O assunto surgiu novamente durante um briefing na Sala Oval, que contou com a presença de Trump, John Kelly e Paul Selva. Kelly ironizou sobre a falta de expressividade do desfile. “Bem, o general Selva vai encarregar-se de organizar o desfile de 4 de julho”, disse, dirigindo-se ao Presidente dos EUA. Trump não compreendeu o sarcasmo de John Kelly. “Então, o que achou do desfile?”, perguntou o chefe de Estado norte-americano a Paul Selva. Nessa ocasião, em vez de dizer o que o líder queria ouvir, o general resolveu ser direto. A iniciativa não era adequada para um regime democrático como deve ser o dos EUA.
Os quatro anos da presidência de Donald Trump foram caracterizados por um elevado grau de instabilidade: desde os acessos de raiva às declarações hostis deixadas no Twitter durante a noite e às demissões repentinas. A harmonia de Trump com os seus generais também foi breve e, em declarações à "New Yorker", o ex-Presidente confirmou o quanto o relacionamento azedou ao longo do tempo. “Eram pessoas sem talento, e, quando percebi isso, não confiei neles, confiei nos verdadeiros generais e almirantes dentro do sistema."

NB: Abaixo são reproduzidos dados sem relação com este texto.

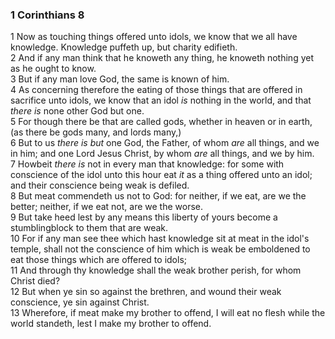 ### 1 Corinthians 8

1 Now as touching things offered unto idols, we know that we all have knowledge. Knowledge puffeth up, but charity edifieth.  
2 And if any man think that he knoweth any thing, he knoweth nothing yet as he ought to know.  
3 But if any man love God, the same is known of him.  
4 As concerning therefore the eating of those things that are offered in sacrifice unto idols, we know that an idol *is* nothing in the world, and that *there is* none other God but one.  
5 For though there be that are called gods, whether in heaven or in earth, (as there be gods many, and lords many,)  
6 But to us *there is but* one God, the Father, of whom *are* all things, and we in him; and one Lord Jesus Christ, by whom *are* all things, and we by him.  
7 Howbeit *there is* not in every man that knowledge: for some with conscience of the idol unto this hour eat *it* as a thing offered unto an idol; and their conscience being weak is defiled.  
8 But meat commendeth us not to God: for neither, if we eat, are we the better; neither, if we eat not, are we the worse.  
9 But take heed lest by any means this liberty of yours become a stumblingblock to them that are weak.  
10 For if any man see thee which hast knowledge sit at meat in the idol's temple, shall not the conscience of him which is weak be emboldened to eat those things which are offered to idols;  
11 And through thy knowledge shall the weak brother perish, for whom Christ died?  
12 But when ye sin so against the brethren, and wound their weak conscience, ye sin against Christ.  
13 Wherefore, if meat make my brother to offend, I will eat no flesh while the world standeth, lest I make my brother to offend.  
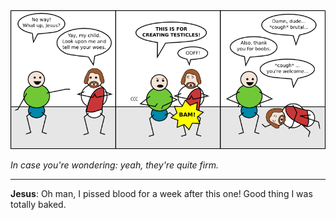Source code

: <!--
.. title: Someone Had to Say It
.. slug: someone-had-to-say-it
.. date: 2008/11/25 00:00:00
.. tags: 
.. link: 
.. description: 
-->

<a href='someone-had-to-say-it.html' title='View comments'>
<img class='comic' src='../assets/comics/20081125.png' />
</a>

<em>In case you're wondering: yeah, they're quite firm.</em>

<!-- TEASER_END -->
<hr />

<div class='comments'>
<b>Jesus</b>: Oh man, I pissed blood for a week after this one!  Good thing I was totally baked.<br /><br />
</div>

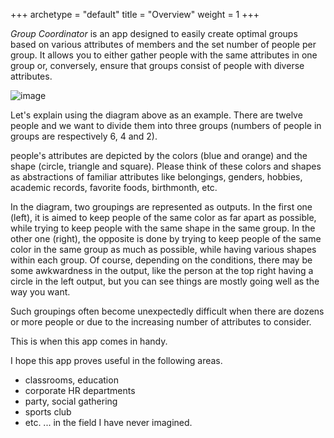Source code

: +++
archetype = "default"
title = "Overview"
weight = 1
+++

*Group Coordinator* is an app designed to easily create optimal groups based on various attributes of members and the set number of people per group. It allows you to either gather people with the same attributes in one group or, conversely, ensure that groups consist of people with diverse attributes.

![image](/images/group_coordinator.png)

Let's explain using the diagram above as an example. There are twelve people and we want to divide them into three groups (numbers of people in groups are respectively 6, 4 and 2).

people's attributes are depicted by the colors (blue and orange) and the shape (circle, triangle and square). Please think of these colors and shapes as abstractions of familiar attributes like belongings, genders, hobbies, academic records, favorite foods, birthmonth, etc.

In the diagram, two groupings are represented as outputs. In the first one (left), it is aimed to keep people of the same color as far apart as possible, while trying to keep people with the same shape in the same group. In the other one (right), the opposite is done by trying to keep people of the same color in the same group as much as possible, while having various shapes within each group. Of course, depending on the conditions, there may be some awkwardness in the output, like the person at the top right having a circle in the left output, but you can see things are mostly going well as the way you want.

Such groupings often become unexpectedly difficult when there are dozens or more people or due to the increasing number of attributes to consider.

This is when this app comes in handy.

I hope this app proves useful in the following areas.

* classrooms, education
* corporate HR departments
* party, social gathering
* sports club
* etc. ... in the field I have never imagined.

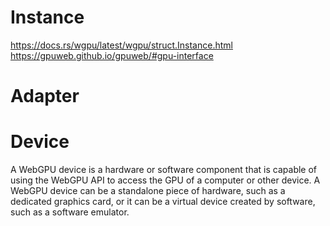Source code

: # Instance
https://docs.rs/wgpu/latest/wgpu/struct.Instance.html
https://gpuweb.github.io/gpuweb/#gpu-interface

# Adapter

# Device
A WebGPU device is a hardware or software component that is capable of using the WebGPU API to access the GPU of a computer or other device. A WebGPU device can be a standalone piece of hardware, such as a dedicated graphics card, or it can be a virtual device created by software, such as a software emulator.
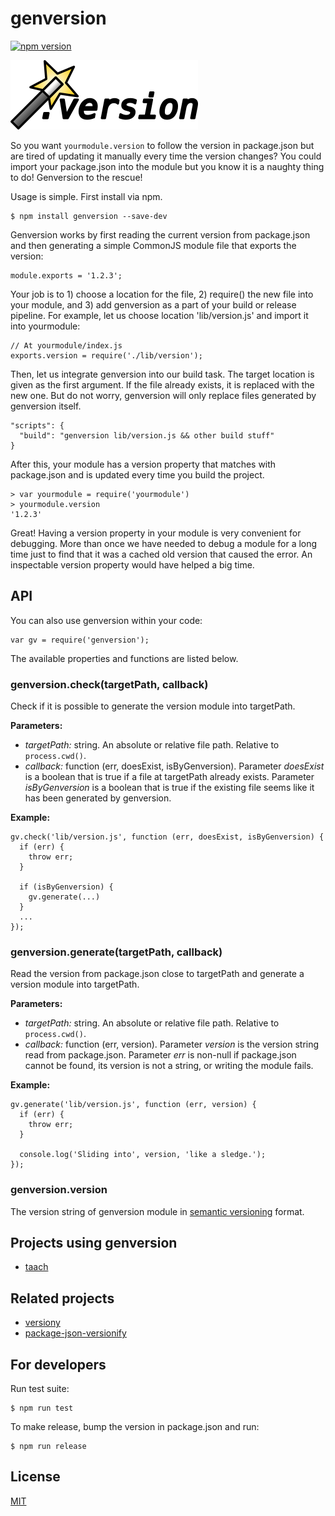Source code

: # genversion

[![npm version](https://badge.fury.io/js/genversion.svg)](https://www.npmjs.com/package/genversion)

![Logo](doc/logo.png?raw=true "Abracadabra...and behold!")

So you want `yourmodule.version` to follow the version in package.json but are tired of updating it manually every time the version changes? You could import your package.json into the module but you know it is a naughty thing to do! Genversion to the rescue!

Usage is simple. First install via npm.

    $ npm install genversion --save-dev

Genversion works by first reading the current version from package.json and then generating a simple CommonJS module file that exports the version:

    module.exports = '1.2.3';

Your job is to 1) choose a location for the file, 2) require() the new file into your module, and 3) add genversion as a part of your build or release pipeline. For example, let us choose location 'lib/version.js' and import it into yourmodule:

    // At yourmodule/index.js
    exports.version = require('./lib/version');

Then, let us integrate genversion into our build task. The target location is given as the first argument. If the file already exists, it is replaced with the new one. But do not worry, genversion will only replace files generated by genversion itself.

    "scripts": {
      "build": "genversion lib/version.js && other build stuff"
    }

After this, your module has a version property that matches with package.json and is updated every time you build the project.

    > var yourmodule = require('yourmodule')
    > yourmodule.version
    '1.2.3'

Great! Having a version property in your module is very convenient for debugging. More than once we have needed to debug a module for a long time just to find that it was a cached old version that caused the error. An inspectable version property would have helped a big time.



## API

You can also use genversion within your code:

    var gv = require('genversion');

The available properties and functions are listed below.


### genversion.check(targetPath, callback)

Check if it is possible to generate the version module into targetPath.

**Parameters:**

- *targetPath:* string. An absolute or relative file path. Relative to `process.cwd()`.
- *callback:* function (err, doesExist, isByGenversion). Parameter *doesExist* is a boolean that is true if a file at targetPath already exists. Parameter *isByGenversion* is a boolean that is true if the existing file seems like it has been generated by genversion.

**Example:**

    gv.check('lib/version.js', function (err, doesExist, isByGenversion) {
      if (err) {
        throw err;
      }

      if (isByGenversion) {
        gv.generate(...)
      }
      ...
    });


### genversion.generate(targetPath, callback)

Read the version from package.json close to targetPath and generate a version module into targetPath.

**Parameters:**

- *targetPath:* string. An absolute or relative file path. Relative to `process.cwd()`.
- *callback:* function (err, version). Parameter *version* is the version string read from package.json. Parameter *err* is non-null if package.json cannot be found, its version is not a string, or writing the module fails.

**Example:**

    gv.generate('lib/version.js', function (err, version) {
      if (err) {
        throw err;
      }

      console.log('Sliding into', version, 'like a sledge.');
    });


### genversion.version

The version string of genversion module in [semantic versioning](http://semver.org/) format.


## Projects using genversion

- [taach](https://www.npmjs.com/package/taach)


## Related projects

- [versiony](https://github.com/ciena-blueplanet/versiony)
- [package-json-versionify](https://github.com/nolanlawson/package-json-versionify)


## For developers

Run test suite:

    $ npm run test

To make release, bump the version in package.json and run:

    $ npm run release


## License

[MIT](LICENSE)
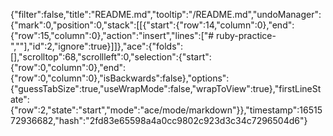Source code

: {"filter":false,"title":"README.md","tooltip":"/README.md","undoManager":{"mark":0,"position":0,"stack":[[{"start":{"row":14,"column":0},"end":{"row":15,"column":0},"action":"insert","lines":["# ruby-practice-",""],"id":2,"ignore":true}]]},"ace":{"folds":[],"scrolltop":68,"scrollleft":0,"selection":{"start":{"row":0,"column":0},"end":{"row":0,"column":0},"isBackwards":false},"options":{"guessTabSize":true,"useWrapMode":false,"wrapToView":true},"firstLineState":{"row":2,"state":"start","mode":"ace/mode/markdown"}},"timestamp":1651572936682,"hash":"2fd83e65598a4a0cc9802c923d3c34c7296504d6"}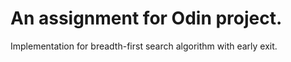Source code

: # An assignment for Odin project.

Implementation for breadth-first search algorithm with early exit.
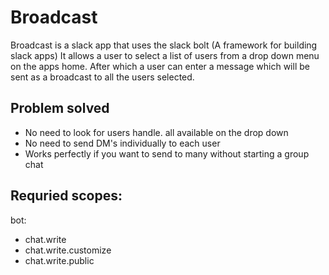 # Broadcast 

Broadcast is a slack app that uses the slack bolt (A framework for building slack apps)
It allows a user to select a list of users from a drop down menu on the apps home.
After which a user can enter a message which will be sent as a broadcast to all the users selected.

## Problem solved
- No need to look for users handle. all available on the drop down
- No need to send DM's individually to each user
- Works perfectly if you want to send to many without starting a group chat

## Requried scopes:
bot:
 - chat.write
 - chat.write.customize
 - chat.write.public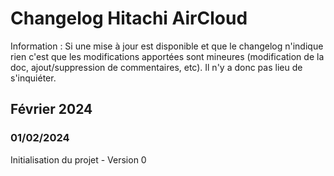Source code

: # Changelog Hitachi AirCloud

Information : Si une mise à jour est disponible et que le changelog n'indique rien c'est que les modifications apportées sont mineures (modification de la doc, ajout/suppression de commentaires, etc). Il n'y a donc pas lieu de s'inquiéter.

## Février 2024
### 01/02/2024
Initialisation du projet - Version 0
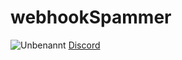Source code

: # webhookSpammer
![Unbenannt](https://github.com/QUSENK/webhookSpammer/assets/109237205/fb34a69e-6ac2-42d6-b738-b8fe921c7922)
[Discord](https://discord.gg/qp8NvwjHyK)
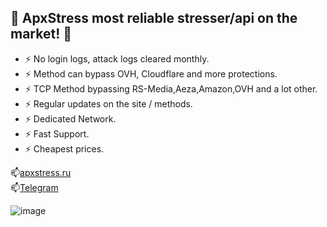 ## 👋 ApxStress most reliable stresser/api on the market! 👋

<ul>
<li>⚡ No login logs, attack logs cleared monthly.</li>
<li>⚡ Method can bypass OVH, Cloudflare and more protections.</li>
<li>⚡ TCP Method bypassing RS-Media,Aeza,Amazon,OVH and a lot other.</li>
<li>⚡ Regular updates on the site / methods.</li>
<li>⚡ Dedicated Network.</li>
  <li>⚡ Fast Support.</li>
  <li>⚡ Cheapest prices.</li>
  </ul>
📫<a href="https://apxstress.ru">apxstress.ru</a><br>
📫<a href="https://t.me/apxstress">Telegram</a><br>


![image](https://github.com/user-attachments/assets/7738d07b-2566-4cee-bef8-5325c51cd83b)

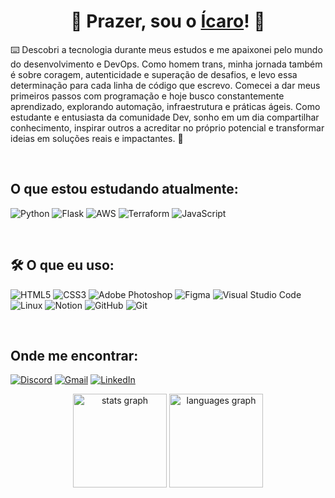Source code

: <div align="center">

# 👋 Prazer, sou o [Ícaro](https://www.linkedin.com/in/icarotorresm/)! 🌿

</div>

⌨️ Descobri a tecnologia durante meus estudos e me apaixonei pelo mundo do desenvolvimento e DevOps. Como homem trans, minha jornada também é sobre coragem, autenticidade e superação de desafios, e levo essa determinação para cada linha de código que escrevo. Comecei a dar meus primeiros passos com programação e hoje busco constantemente aprendizado, explorando automação, infraestrutura e práticas ágeis. Como estudante e entusiasta da comunidade Dev, sonho em um dia compartilhar conhecimento, inspirar outros a acreditar no próprio potencial e transformar ideias em soluções reais e impactantes. 🚀

<br>

## O que estou estudando atualmente:

![Python](https://img.shields.io/badge/Python-3670A0?color=2C3323&style=flat-square&logo=python&logoColor=white)
![Flask](https://img.shields.io/badge/Flask-%23000.svg?color=2C3323&style=flat-square&logo=flask&logoColor=white)
![AWS](https://img.shields.io/badge/AWS-%23FF9900.svg?color=2C3323&style=flat-square&logo=amazon-aws&logoColor=white)
![Terraform](https://img.shields.io/badge/Terraform-%235835CC.svg?color=2C3323&style=flat-square&logo=terraform&logoColor=white)
![JavaScript](https://img.shields.io/badge/JavaScript-%23323330.svg?color=2C3323&style=flat-square&logo=javascript&logoColor=white)

<br>

## 🛠 O que eu uso:

![HTML5](https://img.shields.io/badge/HTML5-%23E34F26.svg?color=2C3323&style=flat-square&logo=html5&logoColor=white)
![CSS3](https://img.shields.io/badge/CSS3-%231572B6.svg?color=2C3323&style=flat-square&logo=css3&logoColor=white)
![Adobe Photoshop](https://img.shields.io/badge/Adobe%20Photoshop-%2331A8FF.svg?color=2C3323&style=flat-square&logo=adobe&logoColor=white)
![Figma](https://img.shields.io/badge/Figma-%23F24E1E.svg?color=2C3323&style=flat-square&logo=figma&logoColor=white)
![Visual Studio Code](https://img.shields.io/badge/VS%20Code-0078d7.svg?color=2C3323&style=flat-square&logo=visual-studio-code&logoColor=white)
![Linux](https://img.shields.io/badge/Linux-FCC624?color=2C3323&style=flat-square&logo=linux&logoColor=white)
![Notion](https://img.shields.io/badge/Notion-%23000000.svg?color=2C3323&style=flat-square&logo=notion&logoColor=white)
![GitHub](https://img.shields.io/badge/Github-%23121011.svg?color=2C3323&style=flat-square&logo=github&logoColor=white)
![Git](https://img.shields.io/badge/Git-%23F05033.svg?color=2C3323&style=flat-square&logo=git&logoColor=white)

<br>

## Onde me encontrar:

[![Discord](https://img.shields.io/badge/discord-%235865F2.svg?color=2C3323&style=flat-square&logo=discord&logoColor=white)](https://discordapp.com/users/701640886504652831)
[![Gmail](https://img.shields.io/badge/email-D14836?color=2C3323&style=flat-square&logo=gmail&logoColor=white)](mailto:icarotorresmendes@gmail.com)
[![LinkedIn](https://img.shields.io/badge/linkedin-%230077B5.svg?color=2C3323&style=flat-square&logo=linkedin&logoColor=white)](https://www.linkedin.com/in/icarotorresm/)

<div align="center">
  <img src="https://github-readme-stats.vercel.app/api?username=icaro-torres&hide_title=false&hide_rank=false&show_icons=true&include_all_commits=true&count_private=true&disable_animations=false&theme=shadow_green&locale=en&hide_border=true&icon_color=525942&layout=compact&title_color=525942&bg_color=00000000" height="150" alt="stats graph"  />
  <img src="https://github-readme-stats.vercel.app/api/top-langs?username=icaro-torres&locale=en&hide_title=false&layout=compact&card_width=320&langs_count=5&theme=shadow_green&hide_border=true&title_color=525942&bg_color=00000000" height="150" alt="languages graph"  />
</div>
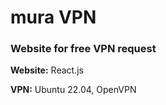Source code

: # mura VPN

### Website for free VPN request

<b>Website:</b> React.js

<b>VPN:</b> Ubuntu 22.04, OpenVPN
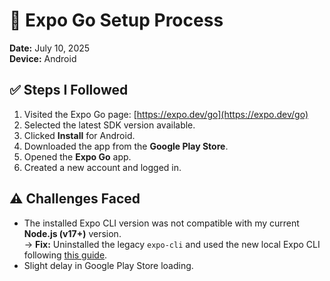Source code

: # 📱 Expo Go Setup Process


**Date:** July 10, 2025  
**Device:** Android

## ✅ Steps I Followed

1. Visited the Expo Go page: [https://expo.dev/go](https://expo.dev/go)
2. Selected the latest SDK version available.
3. Clicked **Install** for Android.
4. Downloaded the app from the **Google Play Store**.
5. Opened the **Expo Go** app.
6. Created a new account and logged in.

## ⚠️ Challenges Faced

- The installed Expo CLI version was not compatible with my current **Node.js (v17+)** version.  
  → **Fix:** Uninstalled the legacy `expo-cli` and used the new local Expo CLI following [this guide](https://blog.expo.dev/the-new-expo-cli-f4250d8e3421).
- Slight delay in Google Play Store loading.
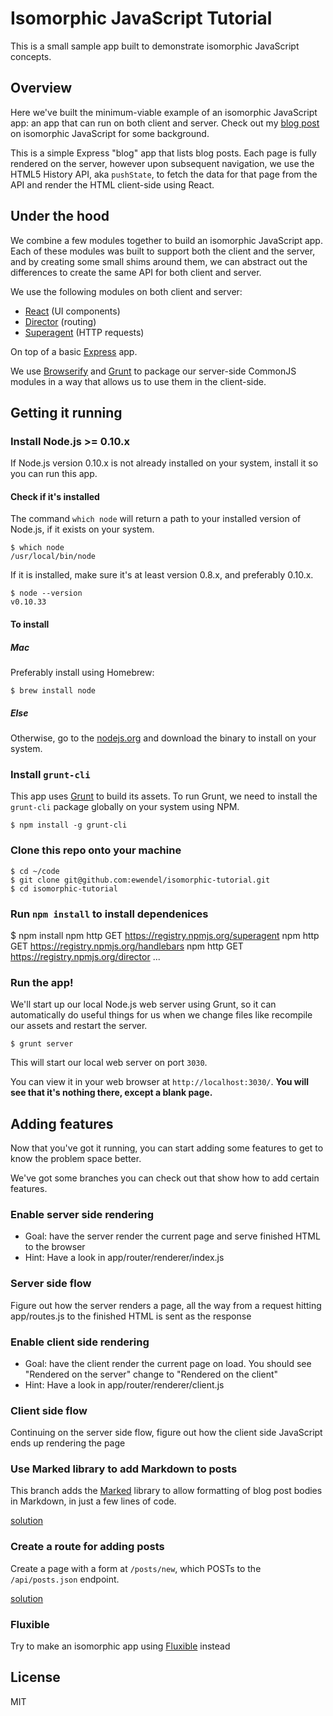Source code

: Isomorphic JavaScript Tutorial
===================

This is a small sample app built to demonstrate isomorphic JavaScript concepts.


## Overview

Here we've built the minimum-viable example of an isomorphic JavaScript app: an
app that can run on both client and server. Check out my
[blog post](http://nerds.airbnb.com/isomorphic-javascript-future-web-apps/)
on isomorphic JavaScript for some background.

This is a simple Express "blog" app that lists blog posts. Each page is fully
rendered on the server, however upon subsequent navigation, we use the HTML5
History API, aka `pushState`, to fetch the data for that page from the API and
render the HTML client-side using React.

## Under the hood

We combine a few modules together to build an isomorphic JavaScript app. Each
of these modules was built to support both the client and the server, and by
creating some small shims around them, we can abstract out the differences to
create the same API for both client and server.

We use the following modules on both client and server:

* [React](https://github.com/facebook/react) (UI components)
* [Director](https://github.com/flatiron/director) (routing)
* [Superagent](https://github.com/visionmedia/superagent) (HTTP requests)

On top of a basic [Express](https://github.com/visionmedia/express) app.

We use [Browserify](http://browserify.org/) and [Grunt](http://gruntjs.com/) to
package our server-side CommonJS modules in a way that allows us to use them in
the client-side.

## Getting it running

### Install Node.js >= 0.10.x

If Node.js version 0.10.x is not already installed on your system, install it so you can run this app.

#### Check if it's installed

The command `which node` will return a path to your installed version of Node.js, if it exists on your system.

    $ which node
    /usr/local/bin/node

If it is installed, make sure it's at least version 0.8.x, and preferably 0.10.x.

    $ node --version
    v0.10.33

#### To install

##### Mac

Preferably install using Homebrew:

    $ brew install node

##### Else

Otherwise, go to the [nodejs.org](http://nodejs.org/) and download the binary to install on your system.

### Install `grunt-cli`

This app uses [Grunt](http://gruntjs.com/) to build its assets. To run Grunt, we need to install the `grunt-cli` package globally on your system using NPM.

    $ npm install -g grunt-cli

### Clone this repo onto your machine

    $ cd ~/code
    $ git clone git@github.com:ewendel/isomorphic-tutorial.git
    $ cd isomorphic-tutorial

### Run `npm install` to install dependenices

  $ npm install
  npm http GET https://registry.npmjs.org/superagent
  npm http GET https://registry.npmjs.org/handlebars
  npm http GET https://registry.npmjs.org/director
    ...

### Run the app!

We'll start up our local Node.js web server using Grunt, so it can automatically do useful things for us when we change files like recompile our assets and restart the server.

    $ grunt server

This will start our local web server on port `3030`.

You can view it in your web browser at `http://localhost:3030/`. **You will see that it's nothing there, except a blank page.**

## Adding features

Now that you've got it running, you can start adding some features to get to know the problem space better.

We've got some branches you can check out that show how to add certain features.

### Enable server side rendering

* Goal: have the server render the current page and serve finished HTML to the browser
* Hint: Have a look in app/router/renderer/index.js

### Server side flow

Figure out how the server renders a page, all the way from a request hitting app/routes.js to the finished HTML is sent as the response

### Enable client side rendering

* Goal: have the client render the current page on load. You should see "Rendered on the server" change to "Rendered on the client"
* Hint: Have a look in app/router/renderer/client.js

### Client side flow

Continuing on the server side flow, figure out how the client side JavaScript ends up rendering the page

### Use Marked library to add Markdown to posts

This branch adds the [Marked](https://github.com/chjj/marked) library to allow
formatting of blog post bodies in Markdown, in just a few lines of code.

[solution](https://github.com/ewendel/isomorphic-tutorial/compare/master...ewendel:markdown)

### Create a route for adding posts

Create a page with a form at `/posts/new`, which POSTs to the `/api/posts.json` endpoint.

[solution](https://github.com/ewendel/isomorphic-tutorial/compare/master...ewendel:posts-new)

### Fluxible

Try to make an isomorphic app using [Fluxible](http://fluxible.io/) instead

## License

MIT

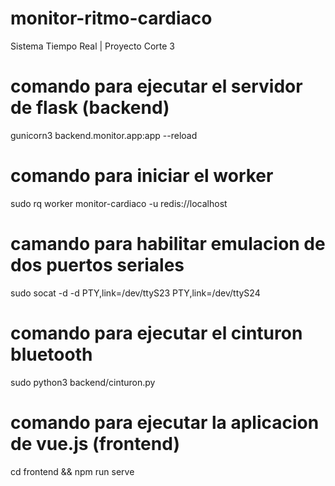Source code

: # monitor-ritmo-cardiaco
Sistema Tiempo Real | Proyecto Corte 3

# comando para ejecutar el servidor de flask (backend)
gunicorn3 backend.monitor.app:app --reload

# comando para iniciar el worker
sudo rq worker monitor-cardiaco -u redis://localhost

# camando para habilitar emulacion de dos puertos seriales
sudo socat -d -d PTY,link=/dev/ttyS23 PTY,link=/dev/ttyS24

# comando para ejecutar el cinturon bluetooth
sudo python3 backend/cinturon.py

# comando para ejecutar la aplicacion de vue.js (frontend)
cd frontend && npm run serve
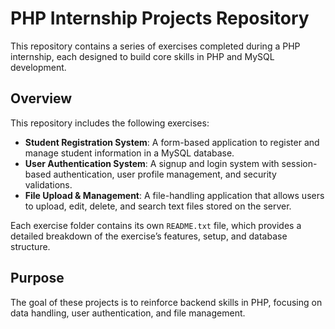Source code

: # PHP Internship Projects Repository

This repository contains a series of exercises completed during a PHP internship, each designed to build core skills in PHP and MySQL development.

## Overview
This repository includes the following exercises:

- **Student Registration System**: A form-based application to register and manage student information in a MySQL database.
- **User Authentication System**: A signup and login system with session-based authentication, user profile management, and security validations.
- **File Upload & Management**: A file-handling application that allows users to upload, edit, delete, and search text files stored on the server.

Each exercise folder contains its own `README.txt` file, which provides a detailed breakdown of the exercise’s features, setup, and database structure.

## Purpose
The goal of these projects is to reinforce backend skills in PHP, focusing on data handling, user authentication, and file management.
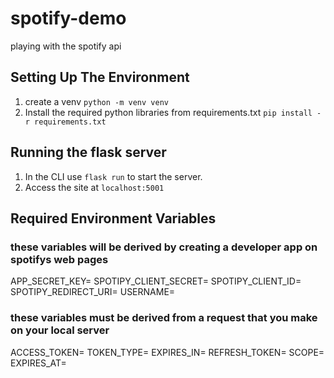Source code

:# spotify-demo
playing with the spotify api

## Setting Up The Environment
1. create a venv `python -m venv venv`
2. Install the required python libraries from requirements.txt `pip install -r requirements.txt`

## Running the flask server
1. In the CLI use `flask run` to start the server.
2. Access the site at `localhost:5001`

## Required Environment Variables

### these variables will be derived by creating a developer app on spotifys web pages
APP_SECRET_KEY=
SPOTIPY_CLIENT_SECRET=
SPOTIPY_CLIENT_ID=
SPOTIPY_REDIRECT_URI=
USERNAME=

### these variables must be derived from a request that you make on your local server
ACCESS_TOKEN=
TOKEN_TYPE=
EXPIRES_IN=
REFRESH_TOKEN=
SCOPE=
EXPIRES_AT=

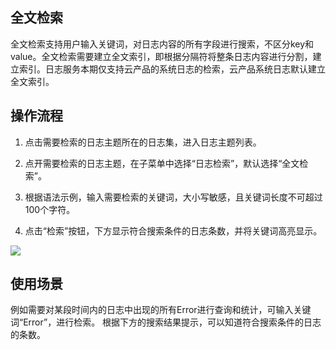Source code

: ## 全文检索
全文检索支持用户输入关键词，对日志内容的所有字段进行搜索，不区分key和value。全文检索需要建立全文索引，即根据分隔符将整条日志内容进行分割，建立索引。日志服务本期仅支持云产品的系统日志的检索，云产品系统日志默认建立全文索引。

## 操作流程
1. 点击需要检索的日志主题所在的日志集，进入日志主题列表。

2. 点开需要检索的日志主题，在子菜单中选择“日志检索”，默认选择“全文检索”。

3. 根据语法示例，输入需要检索的关键词，大小写敏感，且关键词长度不可超过100个字符。

4. 点击“检索”按钮，下方显示符合搜索条件的日志条数，并将关键词高亮显示。

![](https://raw.githubusercontent.com/jdcloudcom/cn/zhangwenjie-only/image/LogService/LogSearch/logsearch01.jpg)

## 使用场景

例如需要对某段时间内的日志中出现的所有Error进行查询和统计，可输入关键词“Error”，进行检索。
根据下方的搜索结果提示，可以知道符合搜索条件的日志的条数。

Um dos casos contados pela publicação norte-americana mostra como os generais seguiam regras e padrões específicos, e orientavam-se pela sua experiência, em detrimento de uma lealdade cega. Numa ocasião, o antigo Presidente norte-americano gritou para John Kelly: "Seus malditos generais, por que não são como os [generais] alemães?”. O alto responsável norte-americano questionou: afinal a que generais se referia Trump? “Os generais alemães na Segunda Guerra Mundial”, respondeu o líder norte-americano.
"Sabe que eles tentaram matar Hitler três vezes e quase conseguiram?", atirou John Kelly.
Donald Trump não tinha conhecimento disso. “Não, não, não, eles eram totalmente leais”, respondeu. De acordo com a sua versão da História, os generais do Terceiro Reich tinham sido subservientes a Hitler, e este era o modelo que o Presidente norte-americano queria para as suas Forças Armadas.